> _SUPPLIED INFORMATION_:
[Start of Attachment]
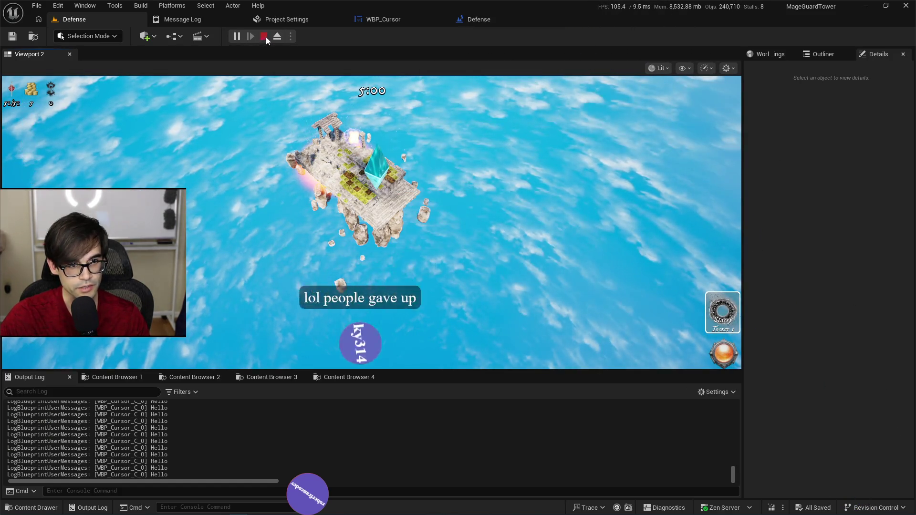
pyautogui.click(238, 36)
pyautogui.click(389, 19)
pyautogui.press('Delete')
[End of Attachment]
> _TASK INSTRUCTIONS_: Number of lines above holding "click"? Give that number alone.

> _RESULT_: 2